**Provided data**:
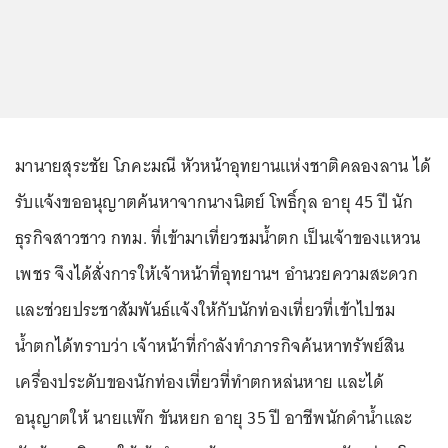
มานายสุระชัย โภคะมณี หัวหน้าอุทยานแห่งชาติคลองลาน ได้
รับแจ้งขออนุญาตค้นหาจากนางนิตย์ โพธิ์กุล อายุ 45 ปี นัก
ธุรกิจสาวชาว กทม. ที่เข้ามาเที่ยวชมน้ำตก เป็นเจ้าของแหวน
เพชร จึงได้สั่งการให้เจ้าหน้าที่อุทยานฯ อำนวยความสะดวก
และช่วยประชาสัมพันธ์แจ้งให้กับนักท่องเที่ยวที่เข้าไปชม
น้ำตกได้ทราบว่า เจ้าหน้าที่กำลังทำภารกิจค้นหาทรัพย์สิน
เครื่องประดับของนักท่องเที่ยวที่ทำตกหล่นหาย และได้
อนุญาตให้ นายแพ๊ก ขันหยก อายุ 35 ปี อาชีพนักดำน้ำและ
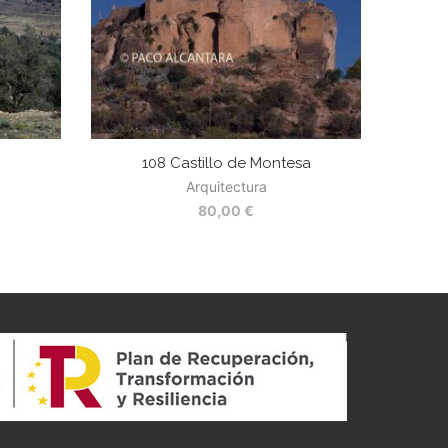
108 Castillo de Montesa
Arquitectura
80,00
€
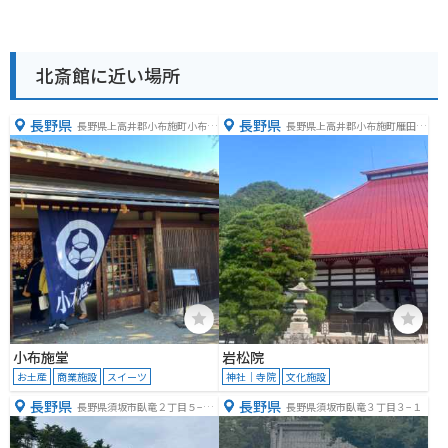
北斎館に近い場所
長野県
長野県
長野県上高井郡小布施町小布施
長野県上高井郡小布施町雁田６
８０８
１５
小布施堂
岩松院
お土産
商業施設
スイーツ
神社｜寺院
文化施設
長野県
長野県
長野県須坂市臥竜２丁目５−１
長野県須坂市臥竜３丁目３−１
３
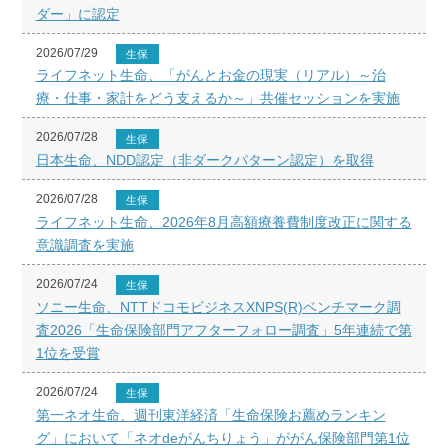
ダー」に認定
2026/07/29
生保
ライフネット生命、「がんとお金の現実（リアル）～治
療・仕事・家計をどう支えるか～」共催セッションを実施
2026/07/28
生保
日本生命、NDD認定（非ダークパターン認定）を取得
2026/07/28
生保
ライフネット生命、2026年8月高額療養費制度改正に関する
意識調査を実施
2026/07/24
生保
ソニー生命、NTTドコモビジネスXNPS(R)ベンチマーク調
査2026「生命保険部門アフターフォロー調査」5年連続で第
1位を受賞
2026/07/24
生保
第一ネオ生命、週刊東洋経済「生命保険お薦めランキン
グ」において「ネオdeがんちりょう」ががん保険部門第1位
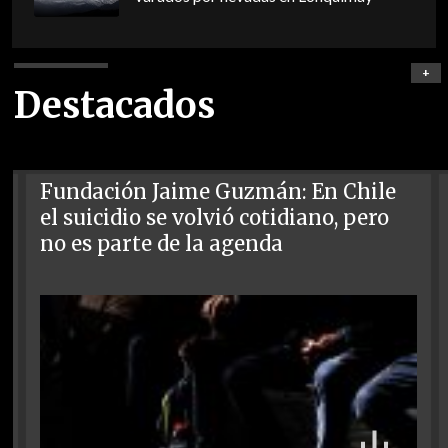
+
Destacados
Fundación Jaime Guzmán: En Chile
el suicidio se volvió cotidiano, pero
no es parte de la agenda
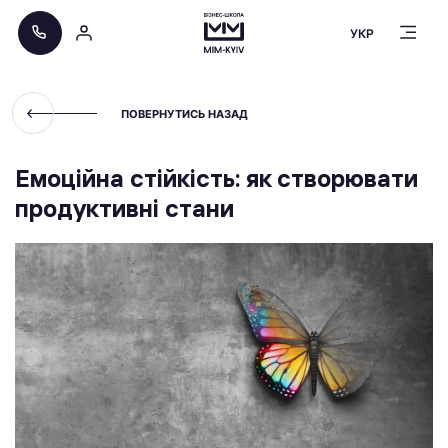
УКР
ПОВЕРНУТИСЬ НАЗАД
Емоційна стійкість: як створювати
продуктивні стани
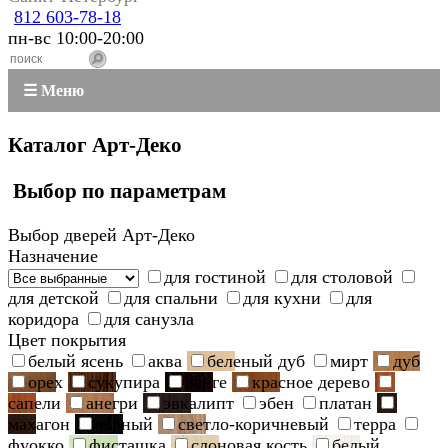
812 603-78-18
пн-вс 10:00-20:00
☰ Меню
Каталог Арт-Деко
Выбор по параметрам
Выбор дверей Арт-Деко
Назначение
для гостиной
для столовой
для детской
для спальни
для кухни
для
коридора
для санузла
Цвет покрытия
белый ясень
аква
беленый дуб
мирт
дуб
орех
сукупира
венге
красное дерево
сапели
анегри
эвкалипт
эбен
платан
махагон
черный
светло-коричневый
терра
фуокко
фисташка
слоновая кость
белый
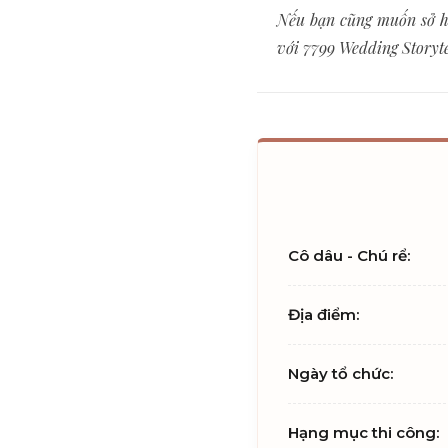
Nếu bạn cũng muốn sở hữ
với 7799 Wedding Storytel
Cô dâu - Chú rể:
Địa điểm:
Ngày tổ chức:
Hạng mục thi công:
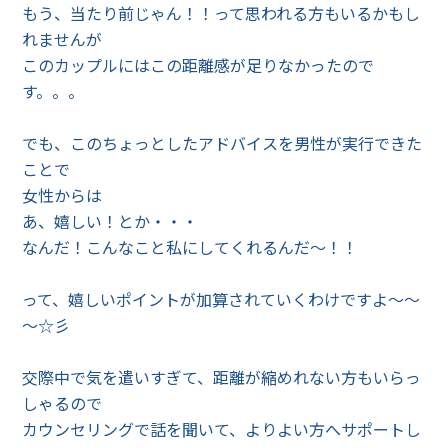
もう、当たり前じゃん！！って思われる方もいるかもし
れませんが
このカップルにはこの距離感が足りなかったので
す。。。
でも、このちょっとしたアドバイスを男性が実行できた
ことで
女性からは
あ、嬉しい！とか・・・
なんだ！こんなこと私にしてくれるんだ～！！
って、嬉しいポイントが加算されていくわけですよ～～
～☆彡
交際中で気を遣いすぎて、距離が縮めれない方もいらっ
しゃるので
カウンセリングで話を聞いて、よりよい方へサポートし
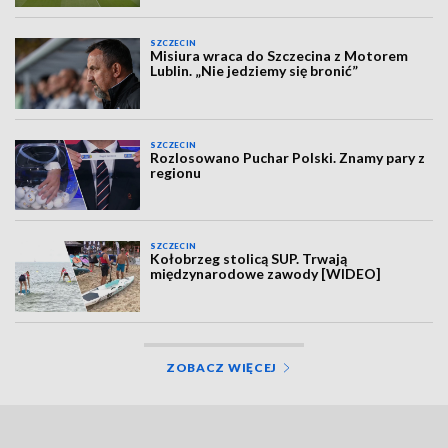
SZCZECIN
Misiura wraca do Szczecina z Motorem
Lublin. „Nie jedziemy się bronić”
SZCZECIN
Rozlosowano Puchar Polski. Znamy pary z
regionu
SZCZECIN
Kołobrzeg stolicą SUP. Trwają
międzynarodowe zawody [WIDEO]
ZOBACZ WIĘCEJ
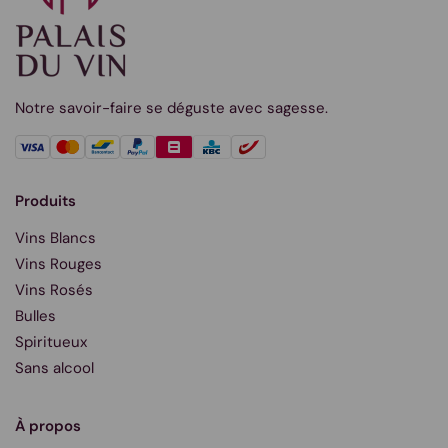
Notre savoir-faire se déguste avec sagesse.
Produits
Vins Blancs
Vins Rouges
Vins Rosés
Bulles
Spiritueux
Sans alcool
À propos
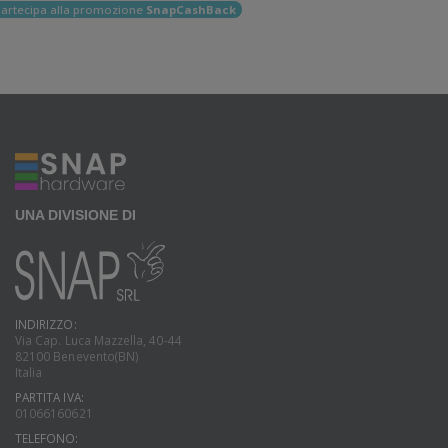
artecipa alla promozione
SnapCashBack
UNA DIVISIONE DI
INDIRIZZO:
Via Cap. Luca Mazzella, 40-44
82100 Benevento(BN)
Italia
PARTITA IVA:
01066160621
TELEFONO:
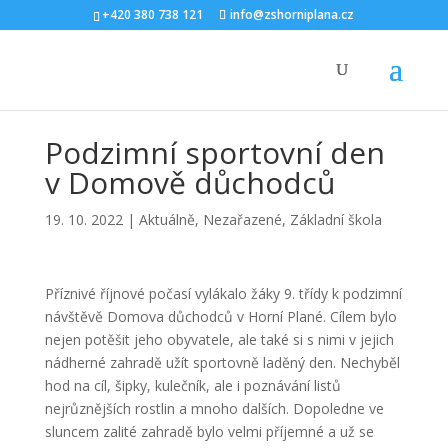
+420 380 738 121
info@zshorniplana.cz
Podzimní sportovní den
v Domově důchodců
19. 10. 2022
|
Aktuálně
,
Nezařazené
,
Základní škola
Příznivé říjnové počasí vylákalo žáky 9. třídy k podzimní
návštěvě Domova důchodců v Horní Plané. Cílem bylo
nejen potěšit jeho obyvatele, ale také si s nimi v jejich
nádherné zahradě užít sportovně laděný den. Nechyběl
hod na cíl, šipky, kulečník, ale i poznávání listů
nejrůznějších rostlin a mnoho dalších. Dopoledne ve
sluncem zalité zahradě bylo velmi příjemné a už se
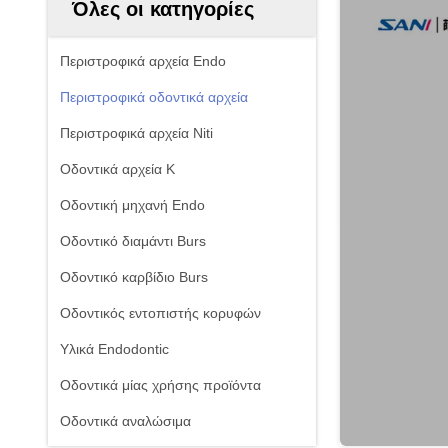
Όλες οι κατηγορίες
Περιστροφικά αρχεία Endo
Περιστροφικά οδοντικά αρχεία
Περιστροφικά αρχεία Niti
Οδοντικά αρχεία Κ
Οδοντική μηχανή Endo
Οδοντικό διαμάντι Burs
Οδοντικό καρβίδιο Burs
Οδοντικός εντοπιστής κορυφών
Υλικά Endodontic
Οδοντικά μίας χρήσης προϊόντα
Οδοντικά αναλώσιμα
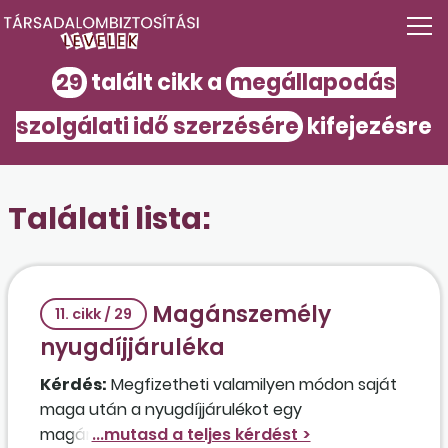
29
talált cikk a
megállapodás
szolgálati idő szerzésére
kifejezésre
Találati lista:
Magánszemély
11. cikk / 29
nyugdíjjáruléka
Kérdés:
Megfizetheti valamilyen módon saját
maga után a nyugdíjjárulékot egy
magánszemély, aki két év múlva tölti be a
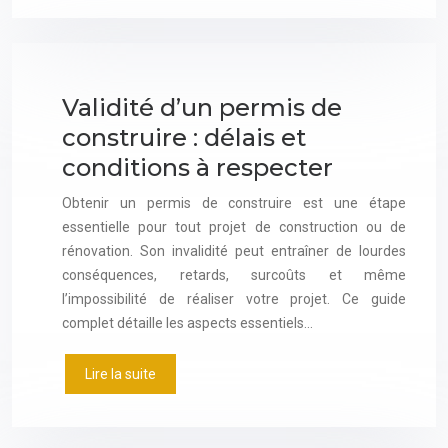
Validité d’un permis de
construire : délais et
conditions à respecter
Obtenir un permis de construire est une étape
essentielle pour tout projet de construction ou de
rénovation. Son invalidité peut entraîner de lourdes
conséquences, retards, surcoûts et même
l’impossibilité de réaliser votre projet. Ce guide
complet détaille les aspects essentiels…
Lire la suite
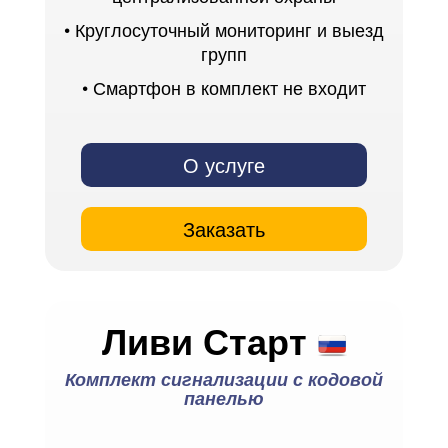
• Круглосуточный мониторинг и выезд
групп
• Смартфон в комплект не входит
О услуге
Заказать
Ливи Старт
Комплект сигнализации с кодовой
панелью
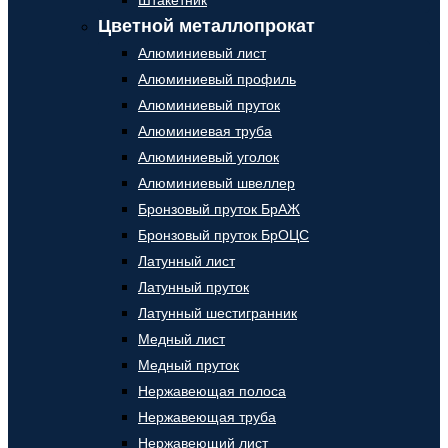
Штакетник
Цветной металлопрокат
Алюминиевый лист
Алюминиевый профиль
Алюминиевый пруток
Алюминиевая труба
Алюминиевый уголок
Алюминиевый швеллер
Бронзовый пруток БрАЖ
Бронзовый пруток БрОЦС
Латунный лист
Латунный пруток
Латунный шестигранник
Медный лист
Медный пруток
Нержавеющая полоса
Нержавеющая труба
Нержавеющий лист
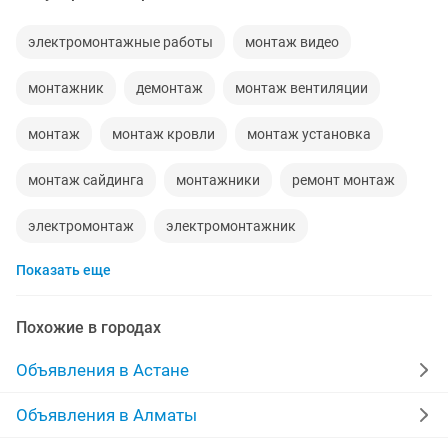
электромонтажные работы
монтаж видео
монтажник
демонтаж
монтаж вентиляции
монтаж
монтаж кровли
монтаж установка
монтаж сайдинга
монтажники
ремонт монтаж
электромонтаж
электромонтажник
Показать еще
видеомонтаж
монтаж металлоконструкций
демонтаж стен
требуется монтажник
Похожие в городах
шиномонтажник
монтаж потолков
Объявления в Астане
монтаж кондиционеров
Объявления в Алматы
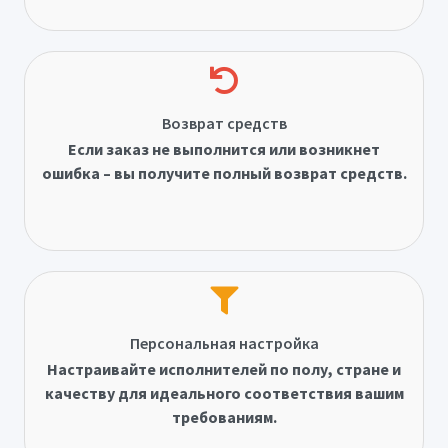
Возврат средств
Если заказ не выполнится или возникнет
ошибка – вы получите полный возврат средств.
Персональная настройка
Настраивайте исполнителей по полу, стране и
качеству для идеального соответствия вашим
требованиям.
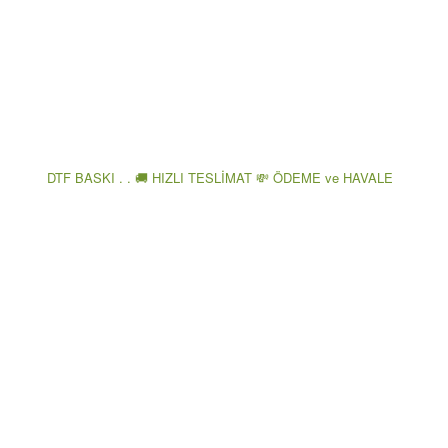
DTF BASKI . . 🚚 HIZLI TESLİMAT 💸 ÖDEME ve HAVALE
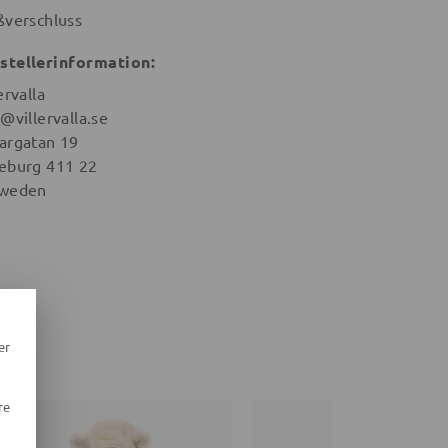
ßverschluss
stellerinformation:
ervalla
@villervalla.se
argatan 19
eburg 411 22
weden
er
re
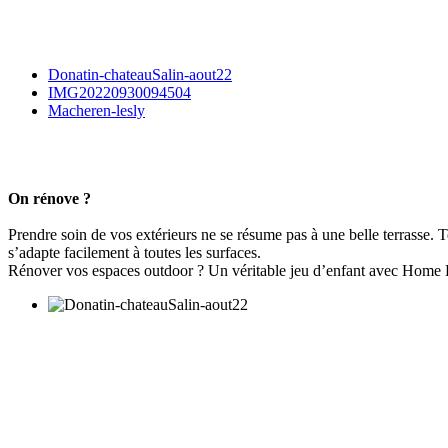
Donatin-chateauSalin-aout22
IMG20220930094504
Macheren-lesly
On rénove ?
Prendre soin de vos extérieurs ne se résume pas à une belle terrasse. T
s’adapte facilement à toutes les surfaces.
Rénover vos espaces outdoor ? Un véritable jeu d’enfant avec Home R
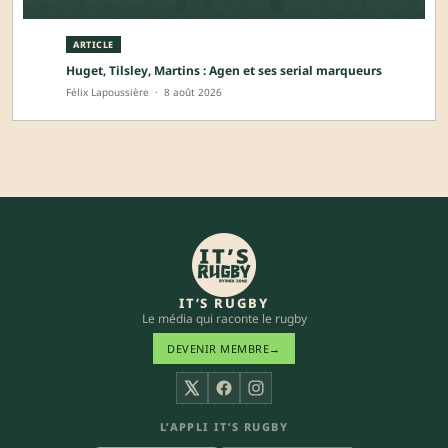
ARTICLE
Huget, Tilsley, Martins : Agen et ses serial marqueurs
Félix Lapoussière
·
8 août 2026
IT’S RUGBY
Le média qui raconte le rugby
DEVENIR MEMBRE
→
X
Facebook
Instagram
L’APPLI IT’S RUGBY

**Required work**:
Please give back exactly the lines from the first line of the records above through the line containing "เครื่องประดับข", only those and both included, with the pictures removed.

**Solution for this exercise**:
มานายสุระชัย โภคะมณี หัวหน้าอุทยานแห่งชาติคลองลาน ได้
รับแจ้งขออนุญาตค้นหาจากนางนิตย์ โพธิ์กุล อายุ 45 ปี นัก
ธุรกิจสาวชาว กทม. ที่เข้ามาเที่ยวชมน้ำตก เป็นเจ้าของแหวน
เพชร จึงได้สั่งการให้เจ้าหน้าที่อุทยานฯ อำนวยความสะดวก
และช่วยประชาสัมพันธ์แจ้งให้กับนักท่องเที่ยวที่เข้าไปชม
น้ำตกได้ทราบว่า เจ้าหน้าที่กำลังทำภารกิจค้นหาทรัพย์สิน
เครื่องประดับของนักท่องเที่ยวที่ทำตกหล่นหาย และได้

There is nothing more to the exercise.